__WRITTEN TASK__:
Present the lines of the material below as a Markdown table with the columns Row and Line, numbering each line and leaving out blank lines.

+ + +

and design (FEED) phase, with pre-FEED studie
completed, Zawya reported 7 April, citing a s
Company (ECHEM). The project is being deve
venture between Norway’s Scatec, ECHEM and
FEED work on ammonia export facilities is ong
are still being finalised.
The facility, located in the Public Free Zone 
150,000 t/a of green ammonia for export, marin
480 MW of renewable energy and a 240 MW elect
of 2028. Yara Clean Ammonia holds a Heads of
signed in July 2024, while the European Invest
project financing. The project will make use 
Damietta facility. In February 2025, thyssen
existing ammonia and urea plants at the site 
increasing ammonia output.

+ + +

__REPLY TO THE EXERCISE__:
| Row | Line |
|---|---|
| 1 | and design (FEED) phase, with pre-FEED studie |
| 2 | completed, Zawya reported 7 April, citing a s |
| 3 | Company (ECHEM). The project is being deve |
| 4 | venture between Norway’s Scatec, ECHEM and |
| 5 | FEED work on ammonia export facilities is ong |
| 6 | are still being finalised. |
| 7 | The facility, located in the Public Free Zone  |
| 8 | 150,000 t/a of green ammonia for export, marin |
| 9 | 480 MW of renewable energy and a 240 MW elect |
| 10 | of 2028. Yara Clean Ammonia holds a Heads of |
| 11 | signed in July 2024, while the European Invest |
| 12 | project financing. The project will make use  |
| 13 | Damietta facility. In February 2025, thyssen |
| 14 | existing ammonia and urea plants at the site  |
| 15 | increasing ammonia output. |